>> Begin Given passage

TranslatorSRI / SRI_testing

MIT License
0 stars 1 forks source link

Restructure KP (and ARA?) test data/configuration to facilitate test data reuseability? #59

Open RichardBruskiewich opened 2 years ago

RichardBruskiewich commented 2 years ago

The SRI Testing KP and ARA JSON test configuration ('test data') files are currently a single file containing the target endpoint; identification and test exclusion metadata; (for KPs) the list of test edges, and (for ARA's) the list of KP infores id's.

Unfortunately, this discourages test data sets DRY reusability, in that multiple deployment/CI environments, described in independent Translator SmartAPI Registry entries, need to duplicate the test (edge data or KPs) configuration file, one per environment, even though the only thing that changes is the TRAPI endpoint URL. How can this duplication be avoided?

See also issue #61

Option A

Split the test configuration into two parts (levels), namely:

Translator SmartAPI Registry entry (e.g. production, dev, etc.) x-trapi.test_data_location => _KPdev.json (has all metadata except test edges) => _Testdata.json (only the test data edges)

Similar two-level structure of test configuration for ARA's as well?

>> End Given passage

Task objective => Copy the entire issue above about restructuring the SRI Testing configuration files, word for word.

>> Begin Data

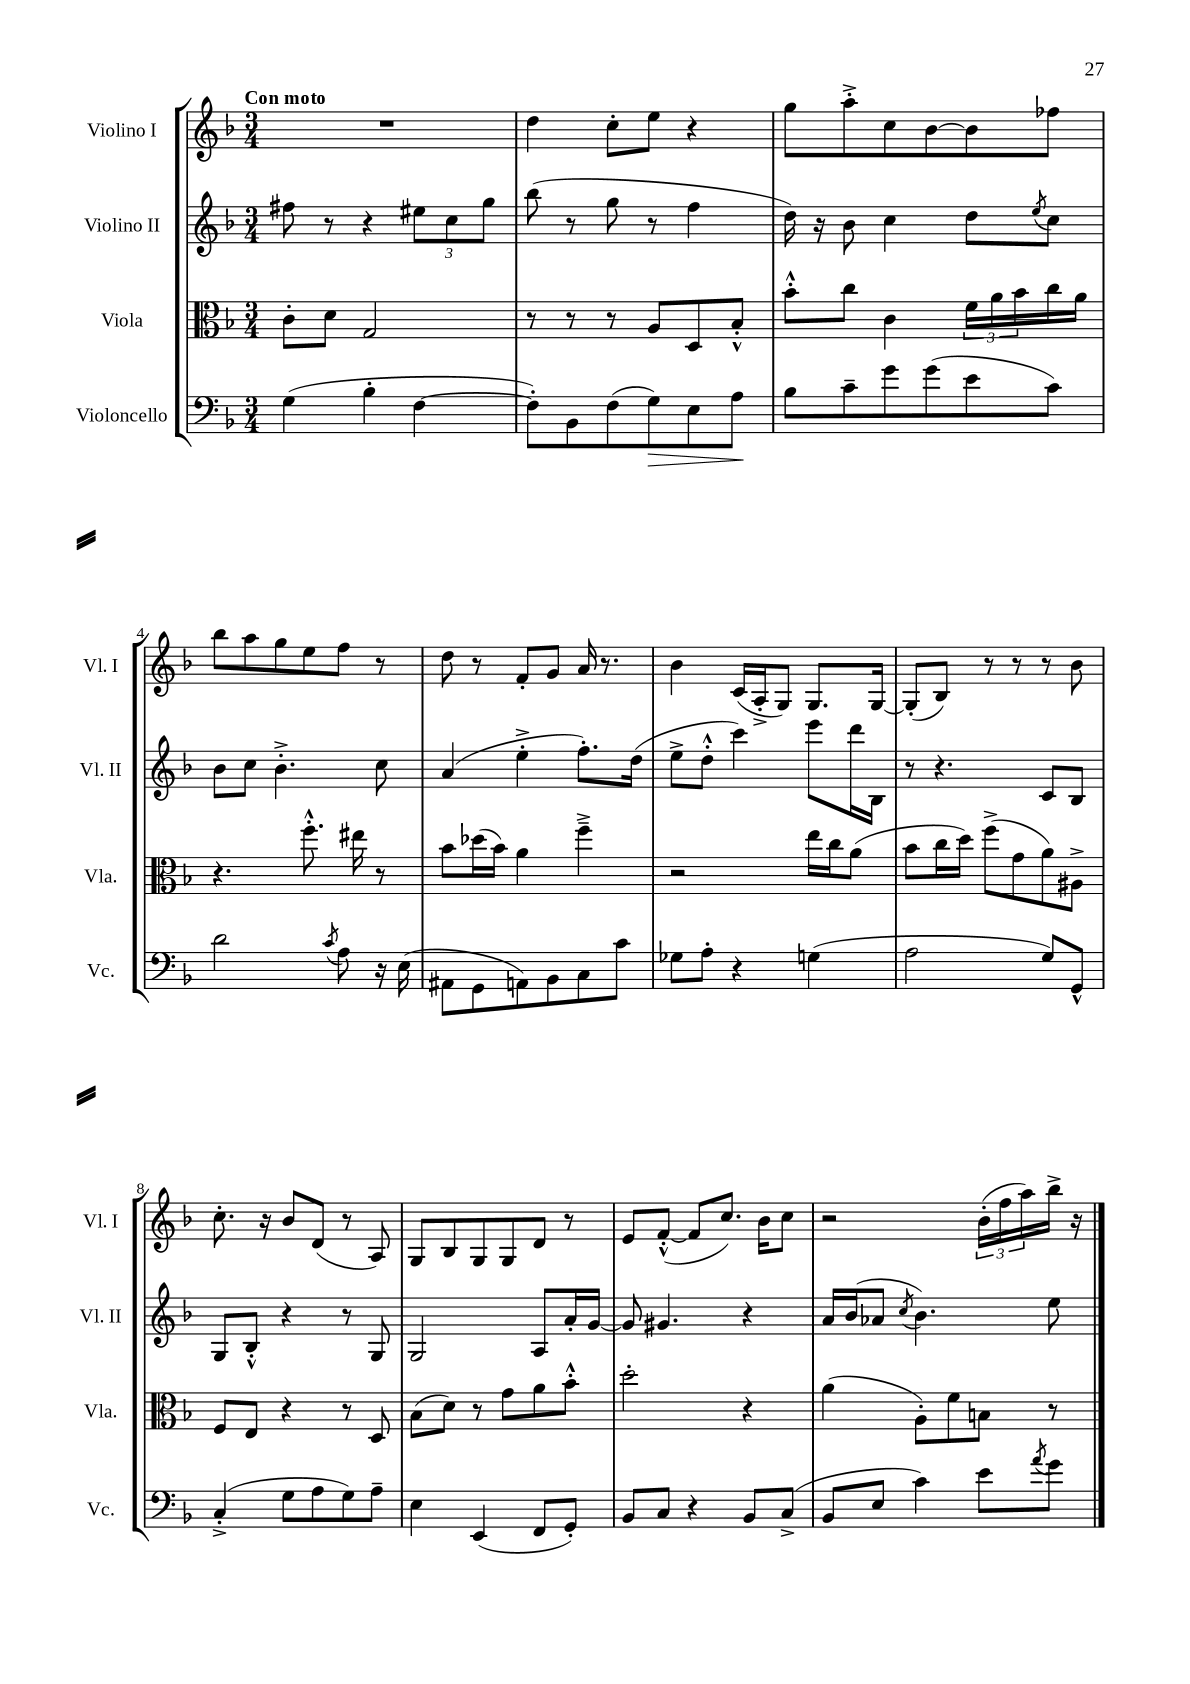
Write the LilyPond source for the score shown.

<<
\new StaffGroup <<
\new Staff = "s0" \with { instrumentName = "Violino I" shortInstrumentName = "Vl. I" } {
    \clef treble \key f \major \numericTimeSignature \time 3/4 \tempo "Con moto"
    R2. |
    d''4 c''8-. e''8 r4 |
    g''8 a''8-.-> c''8 bes'8~ bes'8 fes''8 |
    bes''8 a''8 g''8 e''8 f''8 r8 |
    d''8 r8 f'8-. g'8 a'16 r8. |
    bes'4 c'16( a16-.-> g8) g8. g16~ |
    g8-.( bes8) r8 r8 r8 bes'8 |
    c''8.-. r16 bes'8 d'8( r8 a8) |
    g8 bes8 g8 g8 d'8 r8 |
    e'8 f'8~-.-^( f'8 c''8.) bes'16 c''8 |
    r2 \tuplet 3/2 { bes'16-.( f''16 a''16) } bes''16-> r16 \bar "|." |
}
\new Staff = "s1" \with { instrumentName = "Violino II" shortInstrumentName = "Vl. II" } {
    \clef treble \key f \major \numericTimeSignature \time 3/4
    fis''8 r8 r4 \tuplet 3/2 { eis''8 c''8 g''8 } |
    bes''8( r8 g''8 r8 f''4 |
    d''16) r16 bes'8 c''4 d''8 \acciaccatura { e''8 } c''8 |
    bes'8 c''8 bes'4.-.-> c''8 |
    a'4( e''4-.-> f''8.-.) d''16( |
    e''8-> d''8-.-^ c'''4) e'''8 d'''16 bes16 |
    r8 r4. c'8 bes8 |
    g8 bes8-.-^ r4 r8 g8 |
    g2 a8 a'16-. g'16~ |
    g'8 gis'4. r4 |
    a'16 bes'16( aes'8 \acciaccatura { c''8 } bes'4.) e''8 \bar "|." |
}
\new Staff = "s2" \with { instrumentName = "Viola" shortInstrumentName = "Vla." } {
    \clef alto \key f \major \numericTimeSignature \time 3/4
    c'8-. d'8 g2 |
    r8 r8 r8 a8 d8 bes8-.-^ |
    bes'8-.-^ c''8 c'4 \tuplet 3/2 { f'16 a'16 bes'16 } c''16 a'16 |
    r4. f''8.-.-^ eis''16 r8 |
    bes'8 des''16( bes'16) a'4 f''4---> |
    r2 e''16 c''16 a'8( |
    bes'8 c''16 d''16) f''8->( g'8 a'8) ais8-> |
    f8 e8 r4 r8 d8 |
    bes8( d'8) r8 g'8 a'8 bes'8-.-^ |
    d''2-. r4 |
    a'4( a8-.) f'8 b8 r8 \bar "|." |
}
\new Staff = "s3" \with { instrumentName = "Violoncello" shortInstrumentName = "Vc." } {
    \clef bass \key f \major \numericTimeSignature \time 3/4
    g4( bes4-. f4~ |
    f8-.) bes,8 f8( g8\>) e8 a8\! |
    bes8 c'8-- g'8 g'8( e'8 c'8) |
    d'2 \acciaccatura { c'8 } a8 r16 e16( |
    ais,8 g,8 a,8) bes,8 c8 c'8 |
    ges8 a8-. r4 g4( |
    a2 g8) g,8-^ |
    c4-.->( g8 a8 g8) a8-- |
    e4 e,4( f,8 g,8-.) |
    bes,8 c8 r4 bes,8 c8->( |
    bes,8 e8 c'4) e'8 \acciaccatura { a'8 } g'8 \bar "|." |
}
>>
>>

>> End Data

Task solution =>
TranslatorSRI / SRI_testing

MIT License
0 stars 1 forks source link

Restructure KP (and ARA?) test data/configuration to facilitate test data reuseability? #59

Open RichardBruskiewich opened 2 years ago

RichardBruskiewich commented 2 years ago

The SRI Testing KP and ARA JSON test configuration ('test data') files are currently a single file containing the target endpoint; identification and test exclusion metadata; (for KPs) the list of test edges, and (for ARA's) the list of KP infores id's.

Unfortunately, this discourages test data sets DRY reusability, in that multiple deployment/CI environments, described in independent Translator SmartAPI Registry entries, need to duplicate the test (edge data or KPs) configuration file, one per environment, even though the only thing that changes is the TRAPI endpoint URL. How can this duplication be avoided?

See also issue #61

Option A

Split the test configuration into two parts (levels), namely:

Translator SmartAPI Registry entry (e.g. production, dev, etc.) x-trapi.test_data_location => _KPdev.json (has all metadata except test edges) => _Testdata.json (only the test data edges)

Similar two-level structure of test configuration for ARA's as well?